## WHAT YOU ARE ASKED TO DO
Each line at or after the one containing "20: (370, 6)" should be transcribed exactly, up to and including the final line of the data.

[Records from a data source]

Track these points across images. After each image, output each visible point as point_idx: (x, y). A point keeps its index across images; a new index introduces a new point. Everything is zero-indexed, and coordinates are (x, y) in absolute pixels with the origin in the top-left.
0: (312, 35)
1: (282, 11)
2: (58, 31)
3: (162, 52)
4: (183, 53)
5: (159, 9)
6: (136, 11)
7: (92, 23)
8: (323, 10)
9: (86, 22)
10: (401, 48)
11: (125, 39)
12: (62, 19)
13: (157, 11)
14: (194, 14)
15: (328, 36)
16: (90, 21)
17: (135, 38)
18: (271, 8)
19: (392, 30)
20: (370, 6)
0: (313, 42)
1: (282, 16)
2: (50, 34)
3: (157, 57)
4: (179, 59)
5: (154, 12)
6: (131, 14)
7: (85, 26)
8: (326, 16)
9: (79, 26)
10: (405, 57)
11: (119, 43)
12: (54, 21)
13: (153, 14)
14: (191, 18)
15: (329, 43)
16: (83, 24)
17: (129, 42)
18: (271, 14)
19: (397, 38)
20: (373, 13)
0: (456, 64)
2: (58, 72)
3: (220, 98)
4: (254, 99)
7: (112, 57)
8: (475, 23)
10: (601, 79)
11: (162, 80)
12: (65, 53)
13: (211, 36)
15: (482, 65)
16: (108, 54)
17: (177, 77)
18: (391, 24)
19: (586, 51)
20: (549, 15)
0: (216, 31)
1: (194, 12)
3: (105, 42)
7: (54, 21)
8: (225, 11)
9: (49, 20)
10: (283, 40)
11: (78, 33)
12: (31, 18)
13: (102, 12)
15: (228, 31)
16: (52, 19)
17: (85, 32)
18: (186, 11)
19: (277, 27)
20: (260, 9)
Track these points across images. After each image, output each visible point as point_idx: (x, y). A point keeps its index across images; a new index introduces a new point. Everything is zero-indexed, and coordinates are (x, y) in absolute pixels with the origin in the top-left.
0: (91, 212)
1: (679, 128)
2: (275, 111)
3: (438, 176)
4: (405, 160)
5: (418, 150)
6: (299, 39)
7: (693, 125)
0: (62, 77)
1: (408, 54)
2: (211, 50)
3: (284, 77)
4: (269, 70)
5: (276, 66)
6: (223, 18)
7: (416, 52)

## RESPONSE BOX
20: (370, 6)
0: (313, 42)
1: (282, 16)
2: (50, 34)
3: (157, 57)
4: (179, 59)
5: (154, 12)
6: (131, 14)
7: (85, 26)
8: (326, 16)
9: (79, 26)
10: (405, 57)
11: (119, 43)
12: (54, 21)
13: (153, 14)
14: (191, 18)
15: (329, 43)
16: (83, 24)
17: (129, 42)
18: (271, 14)
19: (397, 38)
20: (373, 13)
0: (456, 64)
2: (58, 72)
3: (220, 98)
4: (254, 99)
7: (112, 57)
8: (475, 23)
10: (601, 79)
11: (162, 80)
12: (65, 53)
13: (211, 36)
15: (482, 65)
16: (108, 54)
17: (177, 77)
18: (391, 24)
19: (586, 51)
20: (549, 15)
0: (216, 31)
1: (194, 12)
3: (105, 42)
7: (54, 21)
8: (225, 11)
9: (49, 20)
10: (283, 40)
11: (78, 33)
12: (31, 18)
13: (102, 12)
15: (228, 31)
16: (52, 19)
17: (85, 32)
18: (186, 11)
19: (277, 27)
20: (260, 9)
Track these points across images. After each image, output each visible point as point_idx: (x, y). A point keeps its index across images; a new index introduces a new point. Everything is zero-indexed, and coordinates are (x, y) in absolute pixels with the origin in the top-left.
0: (91, 212)
1: (679, 128)
2: (275, 111)
3: (438, 176)
4: (405, 160)
5: (418, 150)
6: (299, 39)
7: (693, 125)
0: (62, 77)
1: (408, 54)
2: (211, 50)
3: (284, 77)
4: (269, 70)
5: (276, 66)
6: (223, 18)
7: (416, 52)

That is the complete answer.